> Page images and extracted text
%%

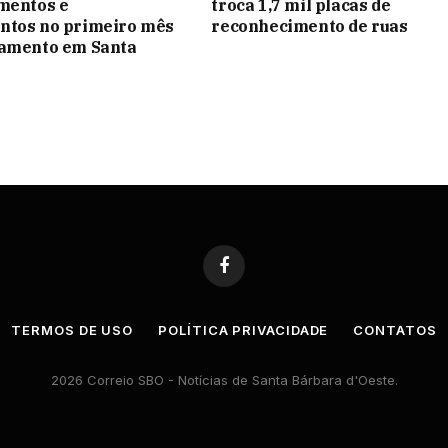
mentos e
troca 1,7 mil placas de
ntos no primeiro mês
reconhecimento de ruas
namento em Santa
Facebook
TERMOS DE USO
POLÍTICA PRIVACIDADE
CONTATOS
2026 Correio SBO - Notícias de Santa Bárbara d'Oeste.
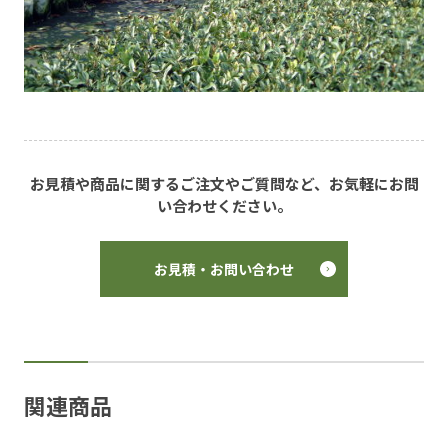
お見積や商品に関するご注文やご質問など、お気軽にお問
い合わせください。
お見積・お問い合わせ
関連商品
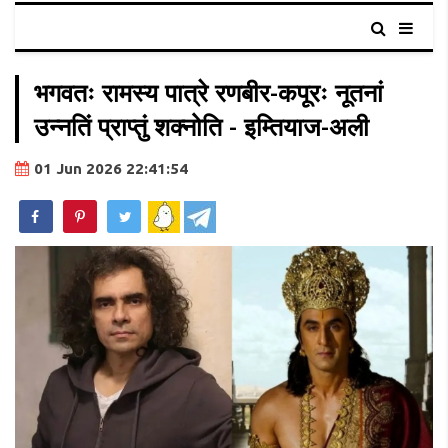
भगवतः रामस्य पात्रे रणबीर-कपूरः नूतनां
उन्नतिं प्राप्तुं शक्नोति - इम्तियाज-अली
01 Jun 2026 22:41:54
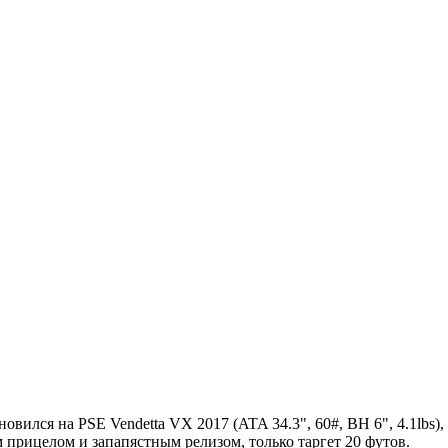
овился на PSE Vendetta VX 2017 (ATA 34.3", 60#, BH 6", 4.1lbs
 прицелом и запапястным релизом, только таргет 20 футов.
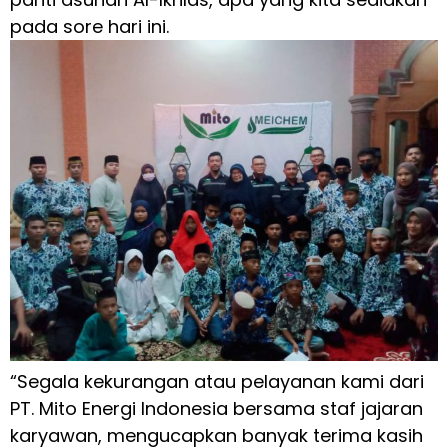
pada sore hari ini.
“Segala kekurangan atau pelayanan kami dari
PT. Mito Energi Indonesia bersama staf jajaran
karyawan, mengucapkan banyak terima kasih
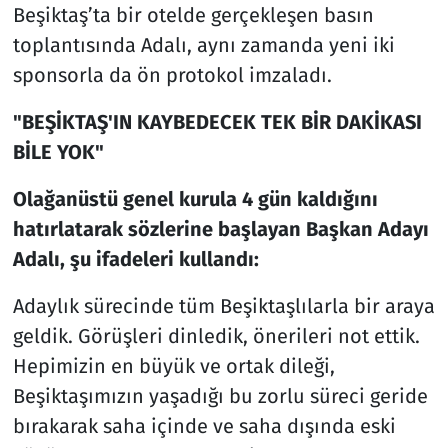
Beşiktaş’ta bir otelde gerçekleşen basın
toplantısında Adalı, aynı zamanda yeni iki
sponsorla da ön protokol imzaladı.
"BEŞİKTAŞ'IN KAYBEDECEK TEK BİR DAKİKASI
BİLE YOK"
Olağanüstü genel kurula 4 gün kaldığını
hatırlatarak sözlerine başlayan Başkan Adayı
Adalı, şu ifadeleri kullandı:
Adaylık sürecinde tüm Beşiktaşlılarla bir araya
geldik. Görüşleri dinledik, önerileri not ettik.
Hepimizin en büyük ve ortak dileği,
Beşiktaşımızın yaşadığı bu zorlu süreci geride
bırakarak saha içinde ve saha dışında eski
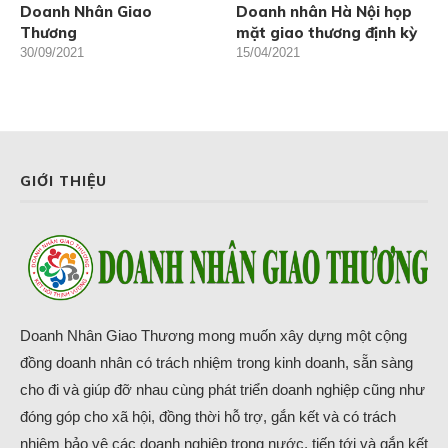
Doanh Nhân Giao
Doanh nhân Hà Nội họp
Thương
mặt giao thương định kỳ
30/09/2021
15/04/2021
GIỚI THIỆU
Doanh Nhân Giao Thương mong muốn xây dựng một cộng
đồng doanh nhân có trách nhiệm trong kinh doanh, sẵn sàng
cho đi và giúp đỡ nhau cùng phát triển doanh nghiệp cũng như
đóng góp cho xã hội, đồng thời hỗ trợ, gắn kết và có trách
nhiệm bảo vệ các doanh nghiệp trong nước, tiến tới và gắn kết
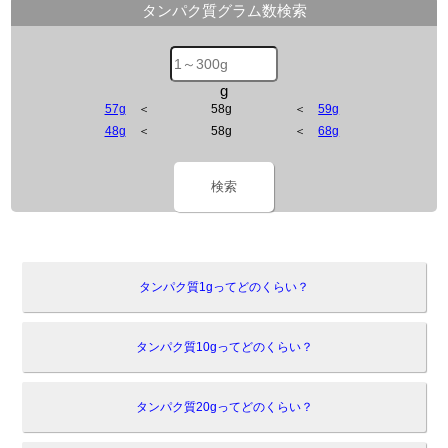
タンパク質グラム数検索
g
57g
＜
58g
＜
59g
48g
＜
58g
＜
68g
検索
タンパク質1gってどのくらい？
タンパク質10gってどのくらい？
タンパク質20gってどのくらい？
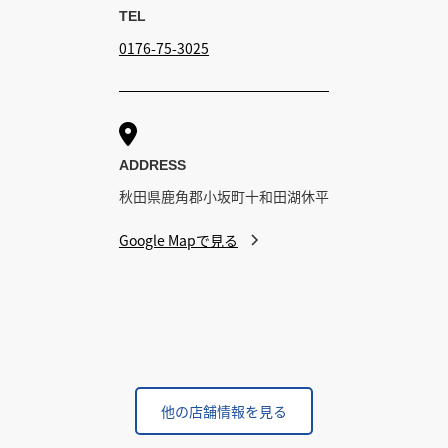
TEL
0176-75-3025

ADDRESS
秋田県鹿角郡小坂町十和田湖休平
Google Mapで見る
他の店舗情報を見る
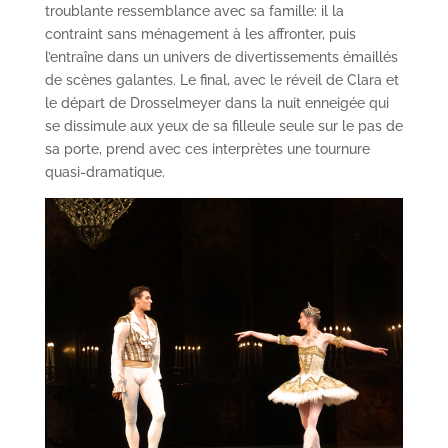
troublante ressemblance avec sa famille: il la
contraint sans ménagement à les affronter, puis
l’entraîne dans un univers de divertissements émaillés
de scènes galantes. Le final, avec le réveil de Clara et
le départ de Drosselmeyer dans la nuit enneigée qui
se dissimule aux yeux de sa filleule seule sur le pas de
sa porte, prend avec ces interprètes une tournure
quasi-dramatique.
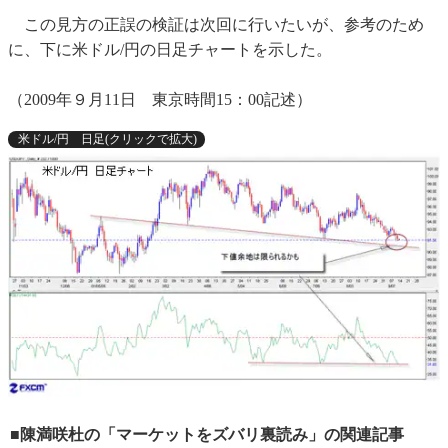
この見方の正誤の検証は次回に行いたいが、参考のため
に、下に米ドル/円の日足チャートを示した。
（2009年９月11日 東京時間15：00記述）
米ドル/円 日足(クリックで拡大)
■陳満咲杜の「マーケットをズバリ裏読み」の関連記事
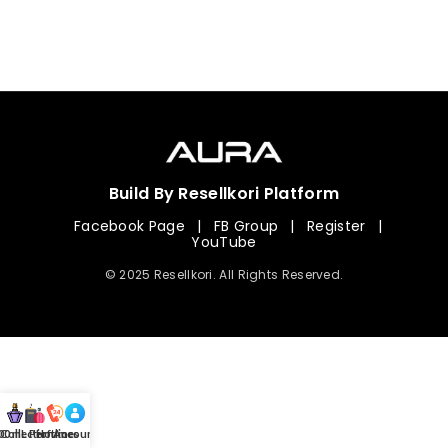
Build By Resellkori Platform
Facebook Page
|
FB Group
|
Register
|
YouTube
© 2025 Resellkori. All Rights Reserved.
Collection
00 mL Perfumes
Hotline
Account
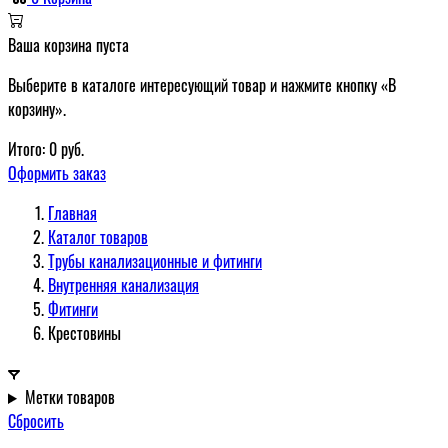
Ваша корзина пуста
Выберите в каталоге интересующий товар и нажмите кнопку «В
корзину».
Итого:
0
руб.
Оформить заказ
Главная
Каталог товаров
Трубы канализационные и фитинги
Внутренняя канализация
Фитинги
Крестовины
Метки товаров
Сбросить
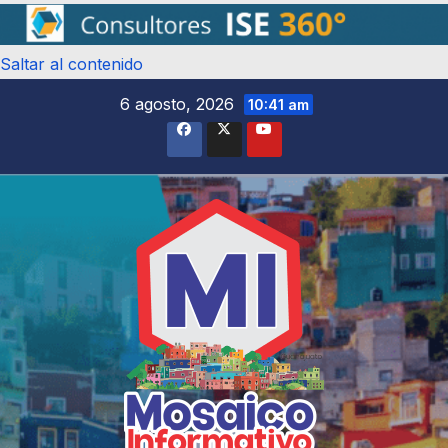
Saltar al contenido
6 agosto, 2026
10:41 am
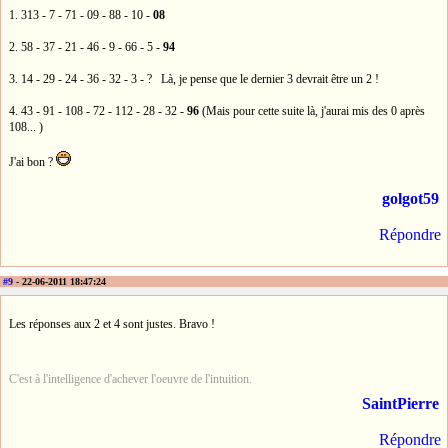
1. 313 - 7 - 71 - 09 - 88 - 10 -
08
2. 58 - 37 - 21 - 46 - 9 - 66 - 5 -
94
3. 14 - 29 - 24 - 36 - 32 - 3 - ? Là, je pense que le dernier 3 devrait être un 2 !
4. 43 - 91 - 108 - 72 - 112 - 28 - 32 -
96
(Mais pour cette suite là, j'aurai mis des 0 après
108... )
J'ai bon ?
golgot59
Répondre
#9
- 22-06-2011 18:47:24
Les réponses aux 2 et 4 sont justes. Bravo !
C'est à l'intelligence d'achever l'oeuvre de l'intuition.
SaintPierre
Répondre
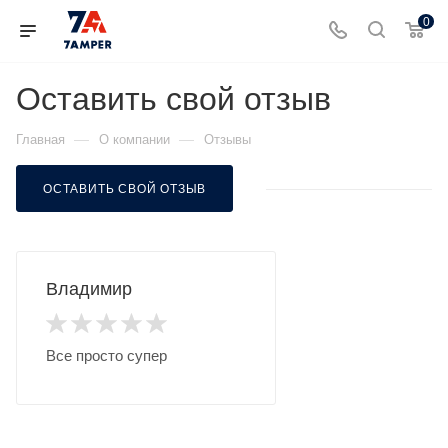
0
Оставить свой отзыв
—
—
Главная
О компании
Отзывы
ОСТАВИТЬ СВОЙ ОТЗЫВ
Владимир
Все просто супер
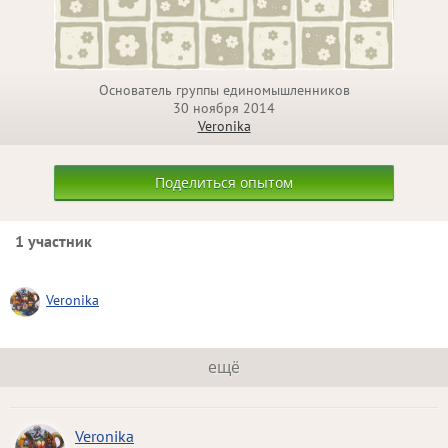
Основатель группы единомышленников
30 ноября 2014
Veronika
Поделиться опытом
1 участник
Veronika
ещё
Veronika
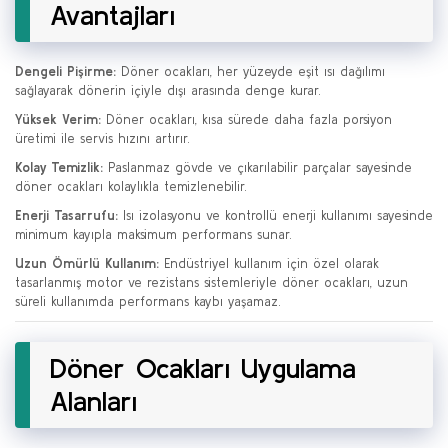
Avantajları
Dengeli Pişirme:
Döner ocakları, her yüzeyde eşit ısı dağılımı
sağlayarak dönerin içiyle dışı arasında denge kurar.
Yüksek Verim:
Döner ocakları, kısa sürede daha fazla porsiyon
üretimi ile servis hızını artırır.
Kolay Temizlik:
Paslanmaz gövde ve çıkarılabilir parçalar sayesinde
döner ocakları kolaylıkla temizlenebilir.
Enerji Tasarrufu:
Isı izolasyonu ve kontrollü enerji kullanımı sayesinde
minimum kayıpla maksimum performans sunar.
Uzun Ömürlü Kullanım:
Endüstriyel kullanım için özel olarak
tasarlanmış motor ve rezistans sistemleriyle döner ocakları, uzun
süreli kullanımda performans kaybı yaşamaz.
Döner Ocakları Uygulama
Alanları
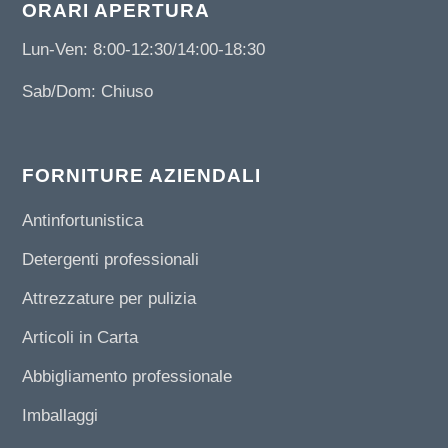
ORARI APERTURA
Lun-Ven: 8:00-12:30/14:00-18:30
Sab/Dom: Chiuso
FORNITURE AZIENDALI
Antinfortunistica
Detergenti professionali
Attrezzature per pulizia
Articoli in Carta
Abbigliamento professionale
Imballaggi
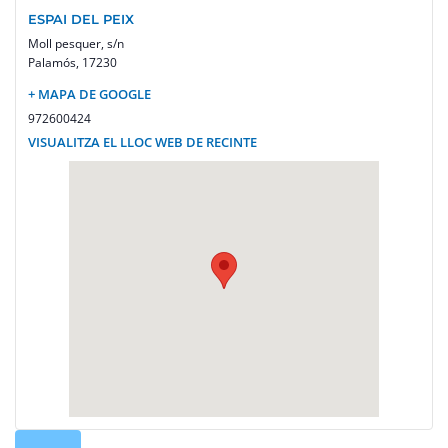
ESPAI DEL PEIX
Moll pesquer, s/n
Palamós
,
17230
+ MAPA DE GOOGLE
972600424
VISUALITZA EL LLOC WEB DE RECINTE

%%

> What is needed
Copy every line of the records above that contains the word "performans".

> Response area
minimum kayıpla maksimum performans sunar.
süreli kullanımda performans kaybı yaşamaz.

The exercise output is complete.